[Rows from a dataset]
Begin

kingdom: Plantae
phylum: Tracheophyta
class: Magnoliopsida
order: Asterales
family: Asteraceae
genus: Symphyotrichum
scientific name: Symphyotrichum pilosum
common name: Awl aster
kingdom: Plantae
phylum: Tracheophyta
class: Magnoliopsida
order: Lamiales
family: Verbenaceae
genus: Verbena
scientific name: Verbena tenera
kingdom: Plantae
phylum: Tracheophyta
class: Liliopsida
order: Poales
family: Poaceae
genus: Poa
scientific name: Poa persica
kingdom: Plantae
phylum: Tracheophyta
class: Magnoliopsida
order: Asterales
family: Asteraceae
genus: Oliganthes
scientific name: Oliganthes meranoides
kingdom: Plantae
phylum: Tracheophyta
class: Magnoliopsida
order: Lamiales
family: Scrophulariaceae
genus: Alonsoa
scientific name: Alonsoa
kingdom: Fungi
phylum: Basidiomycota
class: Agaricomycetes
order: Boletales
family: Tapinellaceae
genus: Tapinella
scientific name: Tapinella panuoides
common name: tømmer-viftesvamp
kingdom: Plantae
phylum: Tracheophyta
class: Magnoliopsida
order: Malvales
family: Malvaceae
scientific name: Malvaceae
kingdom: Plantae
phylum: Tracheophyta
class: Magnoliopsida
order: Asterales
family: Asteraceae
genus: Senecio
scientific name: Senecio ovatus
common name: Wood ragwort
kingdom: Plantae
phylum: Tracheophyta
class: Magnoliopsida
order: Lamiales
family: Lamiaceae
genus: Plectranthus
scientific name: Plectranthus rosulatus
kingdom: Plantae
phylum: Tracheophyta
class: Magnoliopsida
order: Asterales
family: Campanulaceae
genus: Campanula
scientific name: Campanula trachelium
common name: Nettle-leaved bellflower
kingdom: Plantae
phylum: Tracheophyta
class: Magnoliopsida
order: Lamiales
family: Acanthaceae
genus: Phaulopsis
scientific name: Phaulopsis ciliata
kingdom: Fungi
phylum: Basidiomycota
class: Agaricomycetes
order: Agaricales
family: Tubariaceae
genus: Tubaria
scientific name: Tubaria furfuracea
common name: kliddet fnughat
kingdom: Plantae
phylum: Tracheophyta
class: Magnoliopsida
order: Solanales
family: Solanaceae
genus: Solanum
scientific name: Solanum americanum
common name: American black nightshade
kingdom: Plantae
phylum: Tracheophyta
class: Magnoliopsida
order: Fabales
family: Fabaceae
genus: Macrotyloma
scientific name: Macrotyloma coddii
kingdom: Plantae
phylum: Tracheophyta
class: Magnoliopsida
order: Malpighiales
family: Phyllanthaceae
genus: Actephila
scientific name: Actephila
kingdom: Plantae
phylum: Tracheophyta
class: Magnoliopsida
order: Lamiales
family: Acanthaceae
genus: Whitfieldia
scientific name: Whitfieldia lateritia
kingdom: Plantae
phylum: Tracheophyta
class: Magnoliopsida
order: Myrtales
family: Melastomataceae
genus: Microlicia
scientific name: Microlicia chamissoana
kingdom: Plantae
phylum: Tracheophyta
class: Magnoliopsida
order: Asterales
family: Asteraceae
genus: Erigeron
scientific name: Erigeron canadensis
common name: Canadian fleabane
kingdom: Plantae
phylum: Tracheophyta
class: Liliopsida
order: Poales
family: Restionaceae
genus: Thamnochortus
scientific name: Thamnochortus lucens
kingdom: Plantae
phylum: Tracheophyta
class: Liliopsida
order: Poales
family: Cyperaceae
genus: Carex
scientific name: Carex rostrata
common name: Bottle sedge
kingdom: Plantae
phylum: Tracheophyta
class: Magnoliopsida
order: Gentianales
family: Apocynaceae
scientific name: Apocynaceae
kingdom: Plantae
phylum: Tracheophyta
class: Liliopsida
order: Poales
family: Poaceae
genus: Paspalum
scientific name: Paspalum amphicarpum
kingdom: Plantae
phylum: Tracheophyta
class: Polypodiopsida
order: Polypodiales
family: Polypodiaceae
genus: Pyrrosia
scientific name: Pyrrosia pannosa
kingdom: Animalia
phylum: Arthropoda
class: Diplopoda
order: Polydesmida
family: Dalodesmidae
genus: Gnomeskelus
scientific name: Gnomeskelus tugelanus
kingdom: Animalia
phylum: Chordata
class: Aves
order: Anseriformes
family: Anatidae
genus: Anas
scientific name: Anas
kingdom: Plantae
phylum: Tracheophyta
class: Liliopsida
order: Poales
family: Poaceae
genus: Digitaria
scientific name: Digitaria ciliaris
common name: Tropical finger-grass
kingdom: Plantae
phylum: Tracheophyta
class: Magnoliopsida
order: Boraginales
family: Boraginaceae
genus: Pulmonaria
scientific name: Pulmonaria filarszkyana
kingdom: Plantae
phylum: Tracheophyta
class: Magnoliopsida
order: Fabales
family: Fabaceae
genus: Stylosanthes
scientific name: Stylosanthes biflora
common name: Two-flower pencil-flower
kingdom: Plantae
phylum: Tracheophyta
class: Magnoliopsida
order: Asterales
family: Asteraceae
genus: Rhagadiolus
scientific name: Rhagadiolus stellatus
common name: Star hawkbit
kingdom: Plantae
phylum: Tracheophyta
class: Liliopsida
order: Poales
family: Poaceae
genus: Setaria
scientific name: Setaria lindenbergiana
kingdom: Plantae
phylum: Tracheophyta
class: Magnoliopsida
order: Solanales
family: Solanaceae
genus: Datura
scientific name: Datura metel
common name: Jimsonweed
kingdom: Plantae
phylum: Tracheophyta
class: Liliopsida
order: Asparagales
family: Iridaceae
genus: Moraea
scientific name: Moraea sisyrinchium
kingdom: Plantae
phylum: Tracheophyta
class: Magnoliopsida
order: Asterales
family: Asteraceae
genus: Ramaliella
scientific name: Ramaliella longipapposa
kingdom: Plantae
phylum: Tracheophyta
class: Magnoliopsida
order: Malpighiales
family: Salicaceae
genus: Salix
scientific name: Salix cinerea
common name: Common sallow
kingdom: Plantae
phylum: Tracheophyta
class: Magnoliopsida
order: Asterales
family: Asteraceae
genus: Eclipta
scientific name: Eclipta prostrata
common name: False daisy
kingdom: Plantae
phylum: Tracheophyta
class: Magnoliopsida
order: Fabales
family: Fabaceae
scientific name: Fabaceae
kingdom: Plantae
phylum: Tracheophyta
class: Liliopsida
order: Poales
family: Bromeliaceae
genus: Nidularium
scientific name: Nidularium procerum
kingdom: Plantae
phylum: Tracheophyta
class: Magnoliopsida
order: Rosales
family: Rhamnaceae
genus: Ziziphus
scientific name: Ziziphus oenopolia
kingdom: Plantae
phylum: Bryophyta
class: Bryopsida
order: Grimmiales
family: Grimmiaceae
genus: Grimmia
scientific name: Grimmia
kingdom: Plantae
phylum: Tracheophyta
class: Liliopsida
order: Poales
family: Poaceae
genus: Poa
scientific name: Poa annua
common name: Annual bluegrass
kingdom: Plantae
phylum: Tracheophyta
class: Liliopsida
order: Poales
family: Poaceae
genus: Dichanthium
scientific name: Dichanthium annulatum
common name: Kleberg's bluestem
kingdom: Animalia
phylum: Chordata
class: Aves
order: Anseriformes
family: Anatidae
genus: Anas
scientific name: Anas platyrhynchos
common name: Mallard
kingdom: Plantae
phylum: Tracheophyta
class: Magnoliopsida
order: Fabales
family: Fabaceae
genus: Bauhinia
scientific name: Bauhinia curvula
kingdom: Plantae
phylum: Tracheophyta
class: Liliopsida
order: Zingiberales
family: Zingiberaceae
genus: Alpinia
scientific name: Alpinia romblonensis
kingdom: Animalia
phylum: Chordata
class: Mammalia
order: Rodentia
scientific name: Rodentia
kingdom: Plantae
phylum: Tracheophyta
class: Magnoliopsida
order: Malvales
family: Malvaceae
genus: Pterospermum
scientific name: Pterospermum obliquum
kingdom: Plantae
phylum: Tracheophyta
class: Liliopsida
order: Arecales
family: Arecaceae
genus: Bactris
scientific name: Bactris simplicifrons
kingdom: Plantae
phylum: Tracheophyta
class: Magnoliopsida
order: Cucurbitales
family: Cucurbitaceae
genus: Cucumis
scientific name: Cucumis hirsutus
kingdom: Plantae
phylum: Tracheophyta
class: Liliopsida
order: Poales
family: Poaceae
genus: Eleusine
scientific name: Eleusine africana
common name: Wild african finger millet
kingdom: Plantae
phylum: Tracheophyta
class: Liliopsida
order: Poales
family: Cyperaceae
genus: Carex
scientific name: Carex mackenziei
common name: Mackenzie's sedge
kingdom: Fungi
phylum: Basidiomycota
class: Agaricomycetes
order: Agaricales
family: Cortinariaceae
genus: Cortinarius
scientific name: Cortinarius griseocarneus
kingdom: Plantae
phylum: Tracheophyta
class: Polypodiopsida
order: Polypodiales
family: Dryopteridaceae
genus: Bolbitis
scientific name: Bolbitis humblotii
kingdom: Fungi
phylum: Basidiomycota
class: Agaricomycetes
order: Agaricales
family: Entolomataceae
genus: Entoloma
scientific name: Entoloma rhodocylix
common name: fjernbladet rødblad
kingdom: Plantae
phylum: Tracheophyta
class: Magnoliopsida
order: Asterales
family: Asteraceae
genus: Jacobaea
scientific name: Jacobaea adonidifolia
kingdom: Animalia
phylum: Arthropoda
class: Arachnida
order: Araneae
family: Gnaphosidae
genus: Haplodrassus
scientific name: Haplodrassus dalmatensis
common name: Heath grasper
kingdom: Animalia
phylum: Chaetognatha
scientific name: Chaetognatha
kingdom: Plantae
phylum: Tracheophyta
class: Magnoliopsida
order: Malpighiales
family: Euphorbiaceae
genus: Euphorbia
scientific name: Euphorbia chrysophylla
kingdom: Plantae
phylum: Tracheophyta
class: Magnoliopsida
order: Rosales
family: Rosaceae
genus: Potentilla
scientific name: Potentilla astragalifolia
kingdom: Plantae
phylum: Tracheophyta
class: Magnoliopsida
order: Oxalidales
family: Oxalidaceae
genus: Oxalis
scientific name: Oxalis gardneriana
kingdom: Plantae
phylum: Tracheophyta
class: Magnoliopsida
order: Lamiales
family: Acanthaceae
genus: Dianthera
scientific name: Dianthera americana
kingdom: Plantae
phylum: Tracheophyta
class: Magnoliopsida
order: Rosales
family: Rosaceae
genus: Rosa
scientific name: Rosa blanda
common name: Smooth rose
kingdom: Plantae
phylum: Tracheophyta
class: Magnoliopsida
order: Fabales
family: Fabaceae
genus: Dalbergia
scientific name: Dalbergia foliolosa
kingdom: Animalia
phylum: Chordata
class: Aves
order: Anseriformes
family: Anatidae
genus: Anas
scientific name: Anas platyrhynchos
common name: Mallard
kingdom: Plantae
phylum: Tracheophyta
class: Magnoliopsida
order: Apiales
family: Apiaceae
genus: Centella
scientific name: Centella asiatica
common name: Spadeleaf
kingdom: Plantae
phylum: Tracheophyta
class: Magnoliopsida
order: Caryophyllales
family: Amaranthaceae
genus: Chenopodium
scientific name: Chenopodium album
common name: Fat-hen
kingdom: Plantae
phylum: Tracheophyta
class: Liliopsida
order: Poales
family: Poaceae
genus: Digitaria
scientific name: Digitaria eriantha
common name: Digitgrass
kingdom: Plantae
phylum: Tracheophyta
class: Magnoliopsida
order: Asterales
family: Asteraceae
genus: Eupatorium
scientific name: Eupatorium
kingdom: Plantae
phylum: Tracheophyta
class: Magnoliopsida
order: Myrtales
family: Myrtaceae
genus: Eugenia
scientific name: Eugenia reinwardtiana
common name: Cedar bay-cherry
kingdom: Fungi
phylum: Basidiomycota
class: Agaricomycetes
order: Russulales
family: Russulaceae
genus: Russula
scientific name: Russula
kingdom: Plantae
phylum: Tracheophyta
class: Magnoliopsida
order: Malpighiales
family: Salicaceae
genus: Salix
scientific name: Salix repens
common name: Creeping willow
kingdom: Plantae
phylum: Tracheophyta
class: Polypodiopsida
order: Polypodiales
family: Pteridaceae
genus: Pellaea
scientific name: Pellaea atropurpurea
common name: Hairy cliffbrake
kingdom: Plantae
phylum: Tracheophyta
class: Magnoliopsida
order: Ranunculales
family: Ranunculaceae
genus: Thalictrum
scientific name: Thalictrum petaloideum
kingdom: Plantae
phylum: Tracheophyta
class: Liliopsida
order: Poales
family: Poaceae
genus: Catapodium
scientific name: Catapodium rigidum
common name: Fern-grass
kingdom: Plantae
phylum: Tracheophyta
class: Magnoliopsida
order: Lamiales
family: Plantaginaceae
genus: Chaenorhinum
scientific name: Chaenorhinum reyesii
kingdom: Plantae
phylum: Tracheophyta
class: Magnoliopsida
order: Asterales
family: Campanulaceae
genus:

End

- THE REQUEST
Retype the lines from the start of the records through the line containing "genus: Campanula", with both ends included.

- RESULT FOR THIS EXERCISE
kingdom: Plantae
phylum: Tracheophyta
class: Magnoliopsida
order: Asterales
family: Asteraceae
genus: Symphyotrichum
scientific name: Symphyotrichum pilosum
common name: Awl aster
kingdom: Plantae
phylum: Tracheophyta
class: Magnoliopsida
order: Lamiales
family: Verbenaceae
genus: Verbena
scientific name: Verbena tenera
kingdom: Plantae
phylum: Tracheophyta
class: Liliopsida
order: Poales
family: Poaceae
genus: Poa
scientific name: Poa persica
kingdom: Plantae
phylum: Tracheophyta
class: Magnoliopsida
order: Asterales
family: Asteraceae
genus: Oliganthes
scientific name: Oliganthes meranoides
kingdom: Plantae
phylum: Tracheophyta
class: Magnoliopsida
order: Lamiales
family: Scrophulariaceae
genus: Alonsoa
scientific name: Alonsoa
kingdom: Fungi
phylum: Basidiomycota
class: Agaricomycetes
order: Boletales
family: Tapinellaceae
genus: Tapinella
scientific name: Tapinella panuoides
common name: tømmer-viftesvamp
kingdom: Plantae
phylum: Tracheophyta
class: Magnoliopsida
order: Malvales
family: Malvaceae
scientific name: Malvaceae
kingdom: Plantae
phylum: Tracheophyta
class: Magnoliopsida
order: Asterales
family: Asteraceae
genus: Senecio
scientific name: Senecio ovatus
common name: Wood ragwort
kingdom: Plantae
phylum: Tracheophyta
class: Magnoliopsida
order: Lamiales
family: Lamiaceae
genus: Plectranthus
scientific name: Plectranthus rosulatus
kingdom: Plantae
phylum: Tracheophyta
class: Magnoliopsida
order: Asterales
family: Campanulaceae
genus: Campanula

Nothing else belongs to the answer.